To determine whether a business has an online sales nexus, it will need to review the rules for its state. Common ways the states determine whether businesses should charge sales tax for online sales include:

  • Considering a click-through as a direct connection between the seller and buyer, such as through a referral link.
  • Through affiliate programs, such as Amazon’s affiliate program.
  • You sell over a certain amount or have a certain number of transactions. For example, Idaho has a minimum sales nexus of $100,000 per year.

Sales tax rates

Every state has its own sales tax rate. Additionally, counties and cities could add a small percentage to the state’s tax rate. A business should familiarize itself with all local and state sales tax laws, including the differing tax for certain products. State and local sales tax might fluctuate frequently, so check constantly to ensure that the business charges enough tax to cover the tax due on its tax forms.

Calculating sales tax

When calculating sales tax revenue, a business might have different taxes for different items. For example, some states charge one percentage for clothing and material goods and another rate for groceries. Always review the tax rates for your state, county, and city.

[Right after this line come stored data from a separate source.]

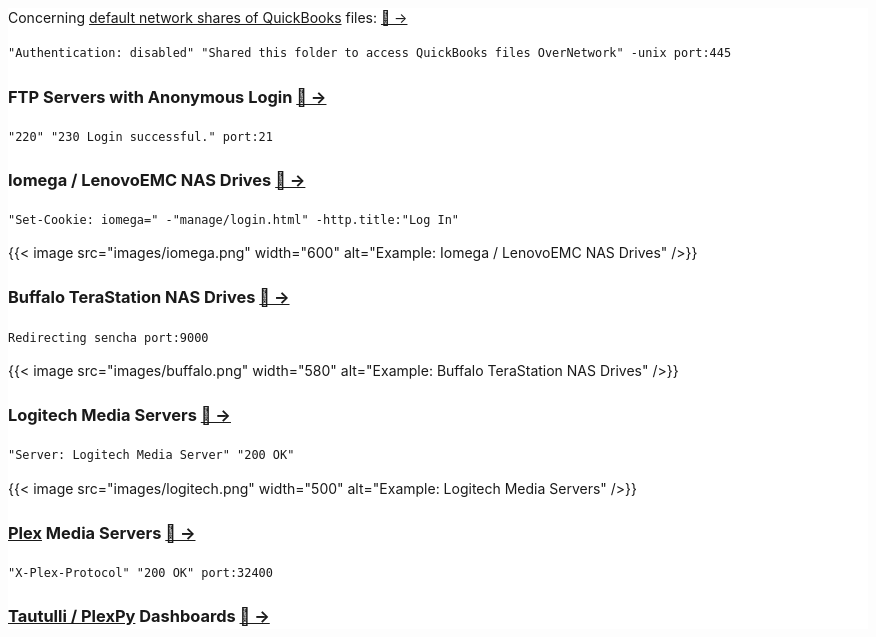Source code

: Concerning [default network shares of QuickBooks](https://quickbooks.intuit.com/learn-support/en-us/help-articles/set-up-folder-and-windows-access-permissions-to-share-company/01/201880) files: [🔎 &#x2192;](https://www.shodan.io/search?query=%22Authentication%3A+disabled%22+%22Shared+this+folder+to+access+QuickBooks+files+OverNetwork%22+-unix+port%3A445)

```plaintext {linenos=false}
"Authentication: disabled" "Shared this folder to access QuickBooks files OverNetwork" -unix port:445
```

### FTP Servers with Anonymous Login [🔎 &#x2192;](https://www.shodan.io/search?query=%22220%22+%22230+Login+successful.%22+port%3A21)

```plaintext {linenos=false}
"220" "230 Login successful." port:21
```

### Iomega / LenovoEMC NAS Drives [🔎 &#x2192;](https://www.shodan.io/search?query=%22Set-Cookie%3A+iomega%3D%22+-%22manage%2Flogin.html%22+-http.title%3A%22Log+In%22)

```plaintext {linenos=false}
"Set-Cookie: iomega=" -"manage/login.html" -http.title:"Log In"
```

{{< image src="images/iomega.png" width="600" alt="Example: Iomega / LenovoEMC NAS Drives" />}}

### Buffalo TeraStation NAS Drives [🔎 &#x2192;](https://www.shodan.io/search?query=Redirecting+sencha+port%3A9000)

```plaintext {linenos=false}
Redirecting sencha port:9000
```

{{< image src="images/buffalo.png" width="580" alt="Example: Buffalo TeraStation NAS Drives" />}}

### Logitech Media Servers [🔎 &#x2192;](https://www.shodan.io/search?query=%22Server%3A+Logitech+Media+Server%22+%22200+OK%22)

```plaintext {linenos=false}
"Server: Logitech Media Server" "200 OK"
```

{{< image src="images/logitech.png" width="500" alt="Example: Logitech Media Servers" />}}

### [Plex](https://www.plex.tv/) Media Servers [🔎 &#x2192;](https://www.shodan.io/search?query=%22X-Plex-Protocol%22+%22200+OK%22+port%3A32400)

```plaintext {linenos=false}
"X-Plex-Protocol" "200 OK" port:32400
```

### [Tautulli / PlexPy](https://github.com/Tautulli/Tautulli) Dashboards [🔎 &#x2192;](https://www.shodan.io/search?query=%22CherryPy%2F5.1.0%22+%22%2Fhome%22)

Sales made in the store might have a different tax rate than online sales. In-state sales might have a different rate than out-of-state sales. Make sure you know the rules for all retail sales of goods and services.

How to collect sales tax

Set up point of sale software to add the requisite sales tax to each item scanned. This way, you and your employees won’t have to remember which items have different tax percentages.

If a business does not have a point of sale and calculates everything by hand, it will have to know the appropriate amount, figure the percentage and add it to the sales price. Some states do not allow you to incorporate the sales tax in the price of the service or product, so be careful of selling items or services “all-inclusive” and figuring out the tax later.

Filing sales tax returns

State laws tell a business how often it must file sales tax returns. Many states require that you file them monthly.

Tax return due dates

Check your state’s laws for tax return due dates. Some states require them to be postmarked by the due date, and some want the returns processed by the due dates. If your state allows electronic filing, that is the best way as you can send payment electronically, and it is marked as received as soon as the state receives the return.


Should I collect sales tax?

Yes. Check with your state laws to find out if you sell any product or service that is exempt. Otherwise, almost everything is taxable.

How often should I file my sales tax?

File your sales tax when your state tells you it is due. Many states require that you file sales taxes every month.

Should I charge sales tax on everything?

No. Some states allow exemptions for certain items. Be sure to check your state’s laws for items and services that are exempt from sales tax.

How do I know my tax obligation?

You must complete and file a sales tax return that includes all taxable sales.

Are the products or services you deal in taxable in your state?

Most products and services are taxable, though retail sales tax depends on state and local laws. However, if a business purchases goods for resale, it must have an exemption certificate to not pay double sales tax. Paying taxes on an item when a business purchases it, then paying taxes on it again when it sells the item or a product created with the item is double taxation.

How do I calculate taxes for my business?

Add up the sales tax you collected from your customers. This is the amount of tax the business owes. If the business did not charge tax on a taxable item, it must also include the tax on that item, even though it did not collect it from the customer.

How much sales tax should I charge?

You must charge sales tax as dictated by state and local laws.

How much do small business owners pay in taxes?

It depends on the type of business they have. Some businesses are required to pay additional taxes because of products they work with or services they provide.

Is it a requirement to obtain a seller’s permit or license?

If a state, county, or city requires it, a business must obtain a seller’s permit or license. Sometimes, the business might have to pay for a state license, a county license, and a city license.